About the project: CIPROM/2023/066 “Statistical learning methods based on archetypal analysis for complex and big data with applications (ARCHETYPE)”
Principal Researcher: Irene Epifanio López at Universitat Jaume I and ValgrAI.
Team: Guillermo Ayala Gallego (Universitat de València); Vicente J. Bolós Lacave (Universitat de València); Ismael Cabero Fayos (Universitat Jaume I); Juan Domingo Esteve (Universitat de València); M. Victoria Ibáñez Gual (Universitat Jaume I); Amelia Simó Vidal (Universitat Jaume I).
Postdoc researcher:
Aleix Alcacer (Universitat Jaume I).
Colaborators: Ximo Gual-Arnau, Marina Martínez-Garcia and Noelia Ventura-Campos from Universitat Jaume I, Rafael Benítez (Universitat de València), Rosa M. Crujeiras (Universidade de Santiago de Compostela), Adele Cutler (Utah State University), Daniel Fernández (Universitat Politècnica de Catalunya), Aurea Grané (Universidad Carlos III), Sebastian Mair (Linköping University), Morten Mørup (Technical University of Denmark) and Francesco Palumbo (Università degli Studi di Napoli Federico II).
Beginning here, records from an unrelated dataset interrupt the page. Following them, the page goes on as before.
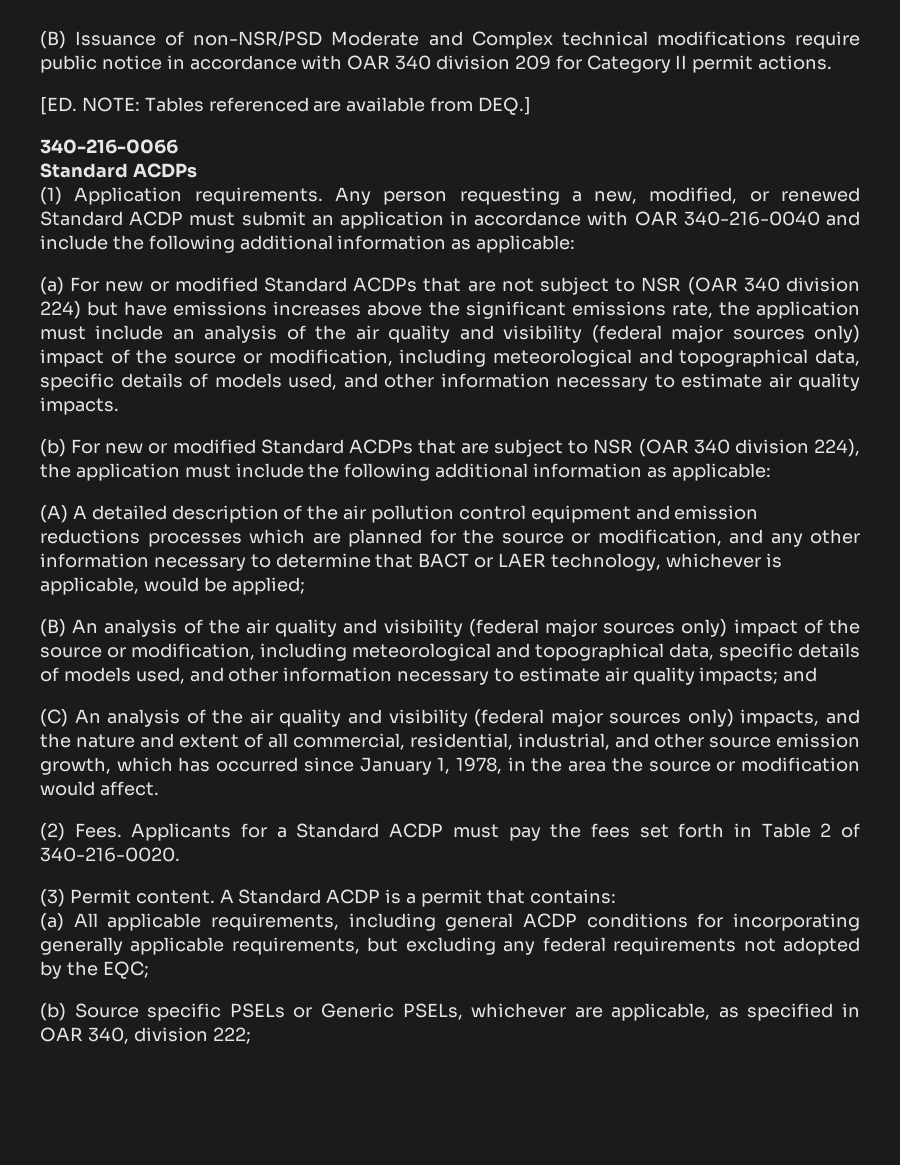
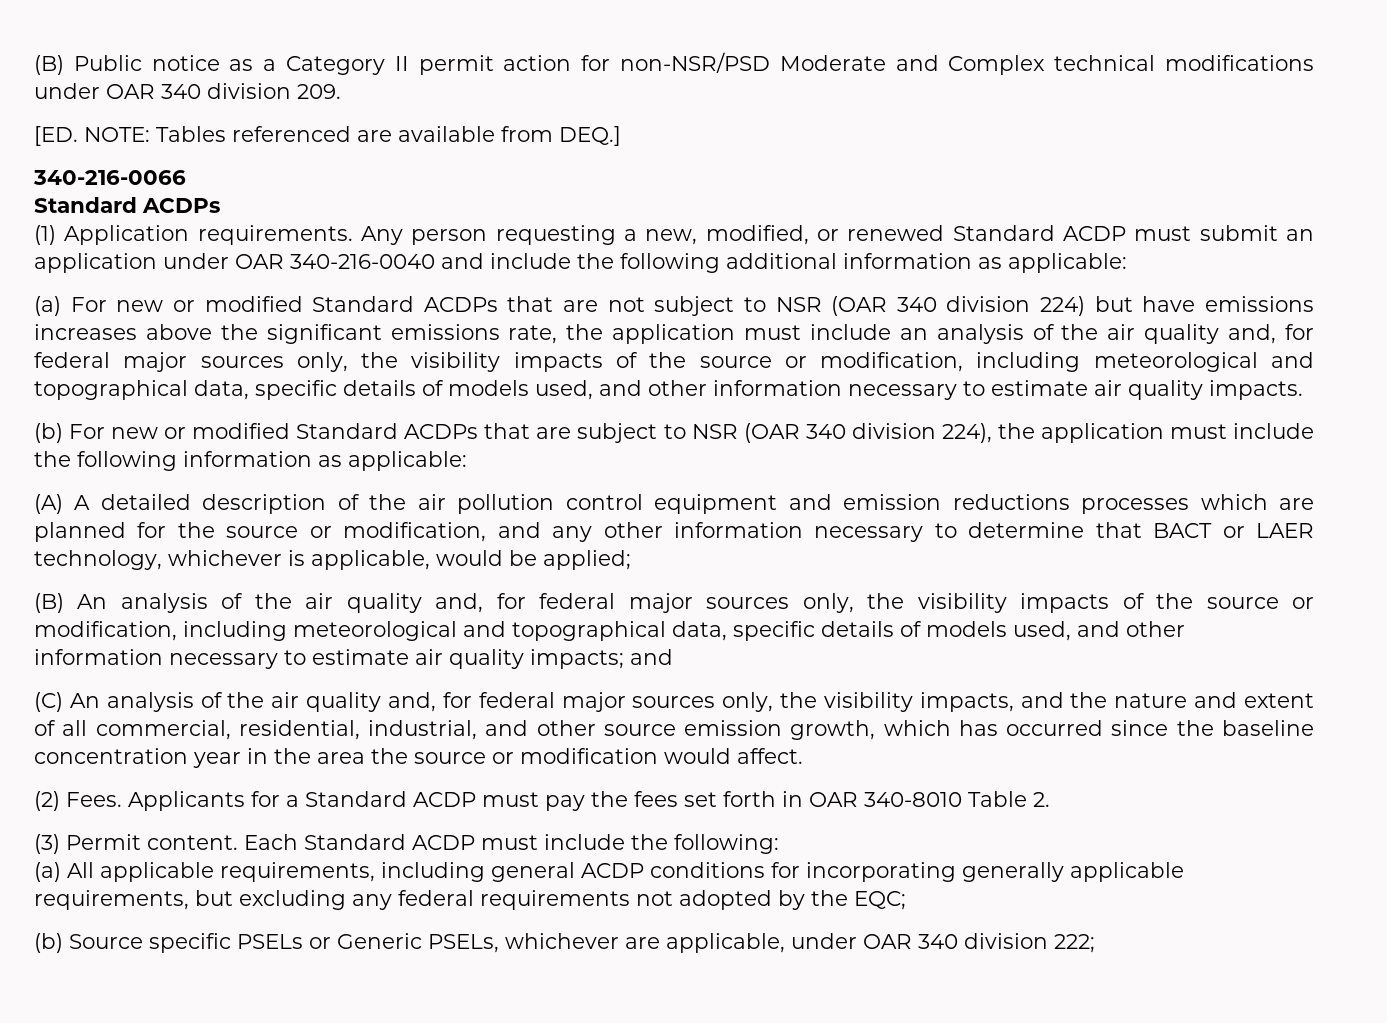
[40,31,185,49] (B) Issuance of -> [34,55,611,75] (B) Public notice as a Category II permit action for
[794,31,860,49] [40,55,833,73] require public notice in accordance with OAR 340 division 209 for Category II permit actions. -> [34,83,341,99] under OAR 340 division 209.
[450,211,629,226] in accordance with -> [163,253,229,269] under
[459,325,860,343] [40,349,104,367] and visibility (federal major sources only) impact -> [1228,324,1315,344] [34,352,603,372] and, for federal major sources only, the visibility impacts
[435,463,529,478] additional -> (177, 461) none
[343,619,798,637] and visibility (federal major sources only) impact -> [435,593,1110,613] and, for federal major sources only, the visibility impacts
[348,709,734,727] and visibility (federal major sources only) -> [387,692,913,712] and, for federal major sources only, the visibility
[359,757,503,775] January 1, 1978, -> [1176,720,1314,736] [34,748,241,768] the baseline concentration year
[761,823,860,838] [40,847,180,862] Table 2 of 340-216-0020. -> [809,791,1050,807] OAR 340-8010 Table 2.
[219,889,616,907] A Standard ACDP is a permit that contains: -> [244,834,779,854] Each Standard ACDP must include the following:
[718,1003,861,1021] [40,1027,129,1044] as specified in OAR 340, -> [791,933,958,949] under OAR 340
Fund awarded: 484.590 euros.
Project duration: from 1st September 2024 to 31st August 2028
Funding agency: PROMETEO programme from Conselleria d’Educació, Cultura, Universitats i Ocupació de la Generalitat Valenciana
A new unsupervised statistical learning technique called biarchetype analysis (biAA) has been recently defined by our group for continuous multivariate data. Archetype analysis was extended to find the archetypes of both observations and features simultaneously. The idea of this new exploratory tool is to represent observations and features by instances of pure types (biarchetypes) that can be easily interpreted as they are mixtures of observations and features. Furthermore, the observations and features are expressed as mixtures of the biarchetypes, which also helps understand the structure of the data. BiAA offers advantages over biclustering, especially in terms of interpretability. This is because byarchetypes are extreme instances, which favors human understanding, as opposed to the centroids returned by biclustering.
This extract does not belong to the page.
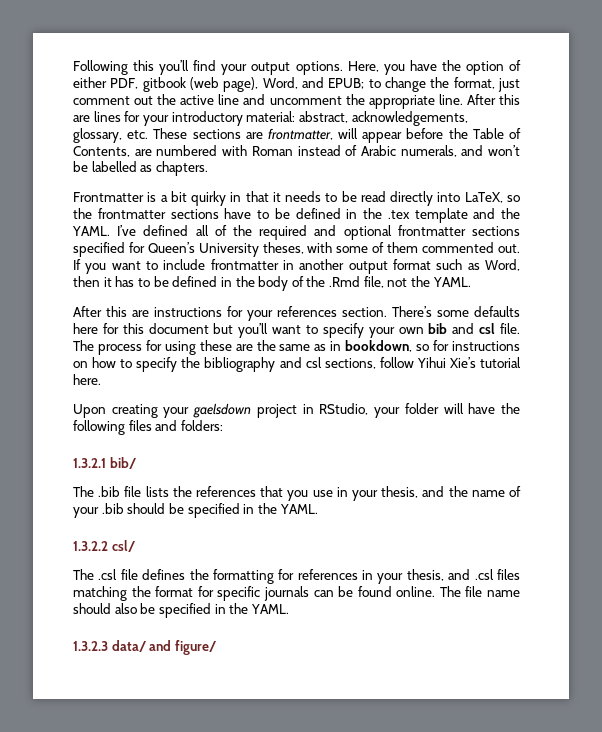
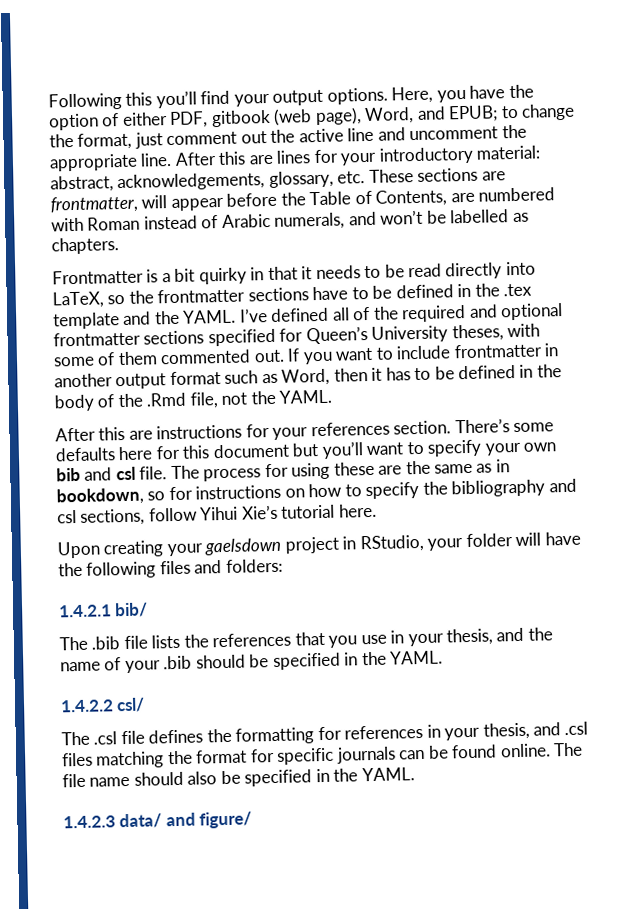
[73,458,106,468] 1.3.2.1 -> [59,604,112,618] 1.4.2.1
[73,541,108,551] 1.3.2.2 -> [60,699,114,713] 1.4.2.2
[73,641,108,651] 1.3.2.3 -> [63,815,116,829] 1.4.2.3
Our goals are to extend biAA for missing data, functional data, tensor data, nominal and ordinal data, to define robust biAA and non-linear biAA by kernelization or deep learning. Furthermore, our goals also include extending classical archetype analysis to other types of data, such as mixed data and complex data like directional data, trees, etc. and to define and propose methodologies for regularized archetypal analysis and fair AA. Other objectives are to propose methodologies based on archetype analysis to solve other kinds of statistical learning problems such as, to detect and visualize outliers in high-dimensional functional data and to classify functions using local archetypal analysis (functional classwise archetypal analysis). The software developed will be available free and open.
These techniques will be applied to different machine learning problems, ranging from collaborative filtering to neuroimaging, computer vision, document analysis, community detection, etc., but also mining big data from health and sustainability fields.
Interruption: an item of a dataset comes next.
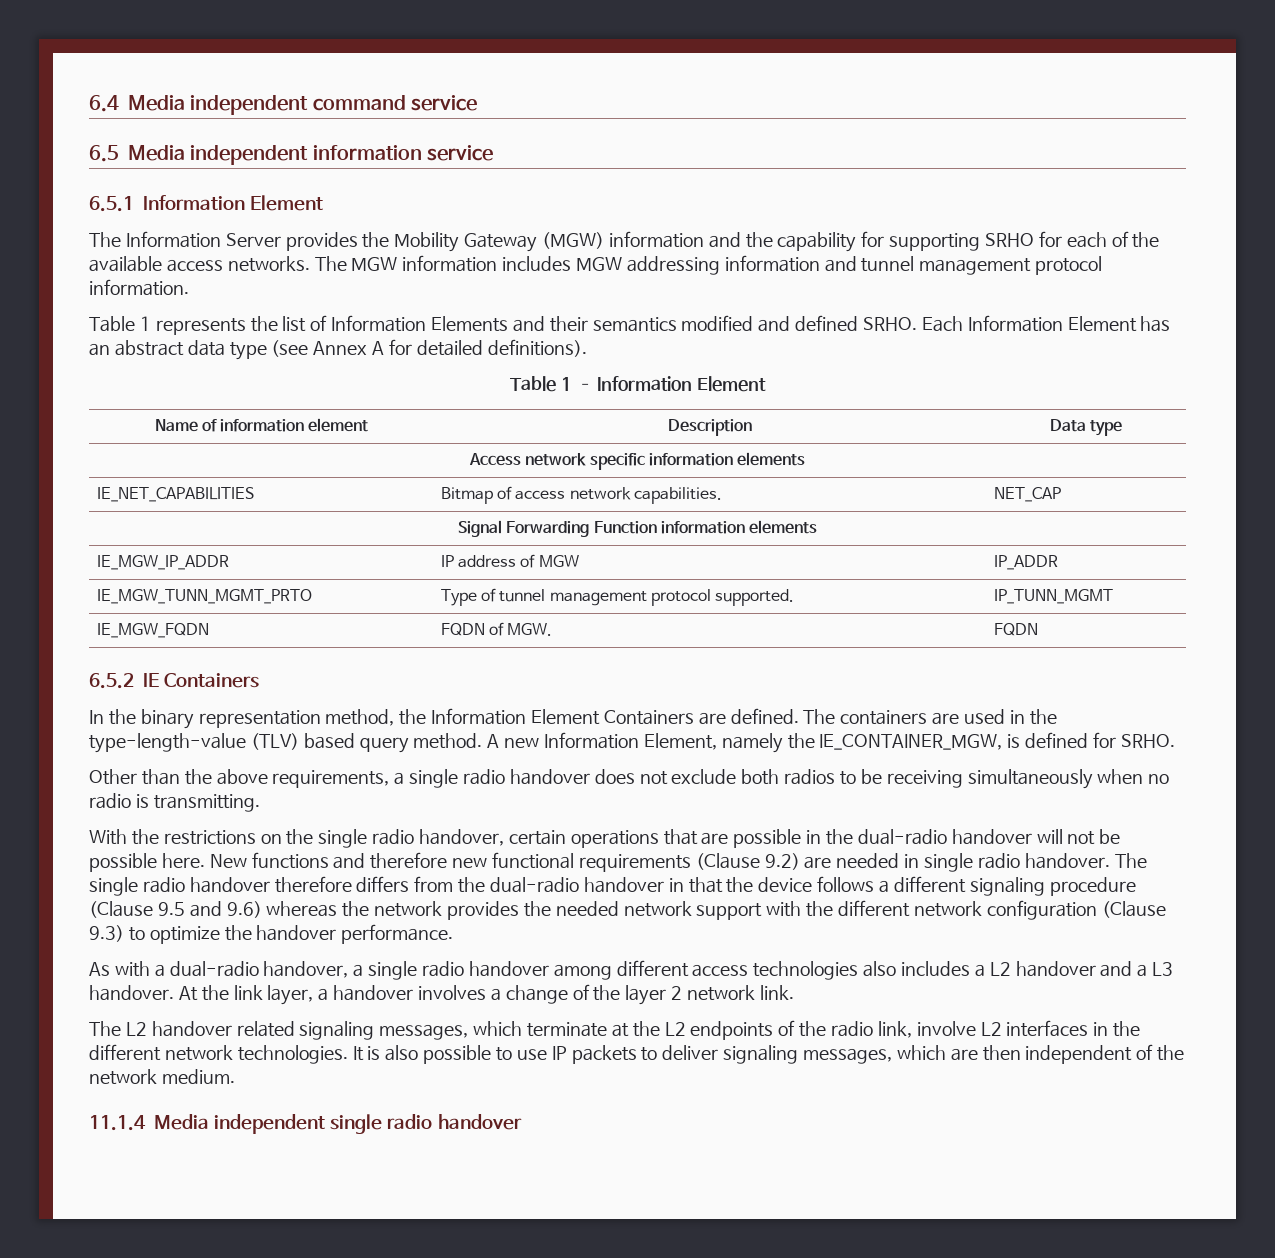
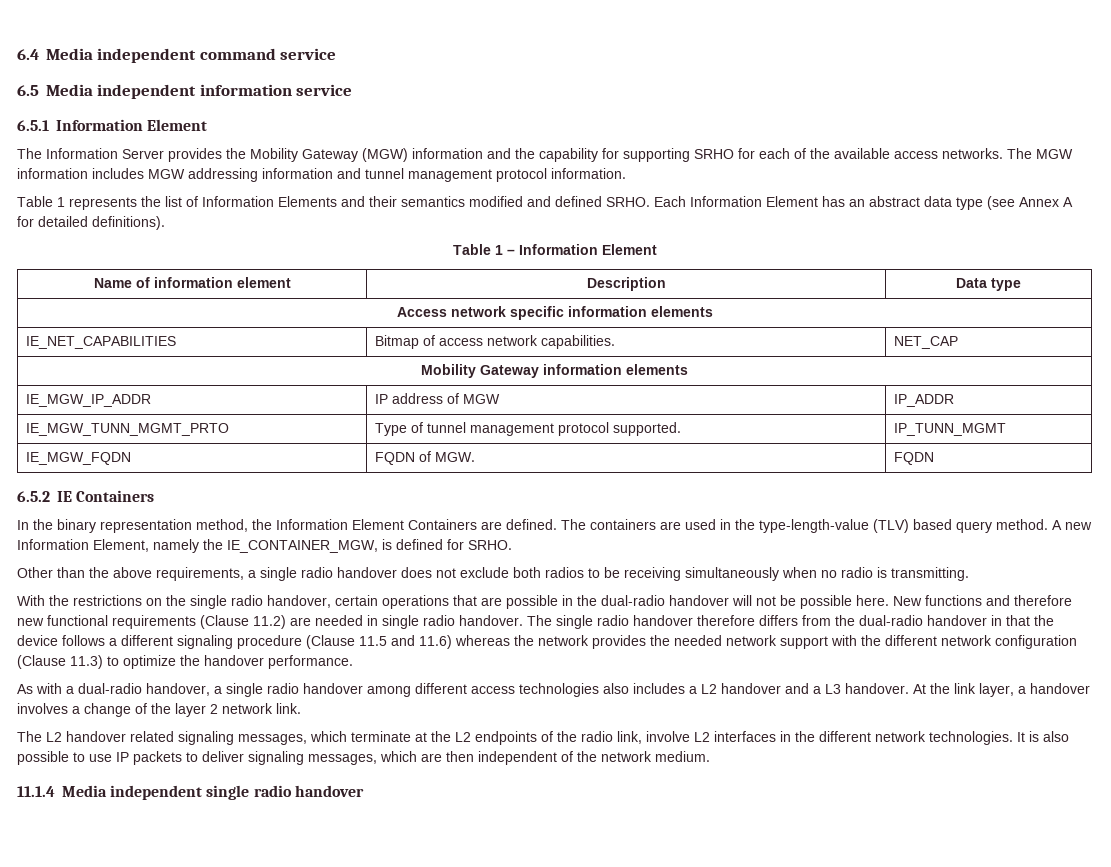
[457,520,657,537] Signal Forwarding Function -> [420,364,539,378] Mobility Gateway
[764,853,800,870] 9.2) -> [253,615,286,629] 11.2)
[157,901,262,918] 9.5 and 9.6) -> [359,635,452,649] 11.5 and 11.6)
[89,925,124,942] 9.3) -> [70,655,103,669] 11.3)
These tools are attractive because their results are easily interpretable, even for non-experts.
Purpose of PROMETEO call from Conselleria d’Educació, Cultura, Universitats i Ocupació de la Generalitat Valenciana: "concesión de subvenciones con la finalidad de identificar y respaldar a grupos de I+D+I de excelencia de la Comunitat Valenciana, potenciar su proyección internacional y la transferencia de conocimiento".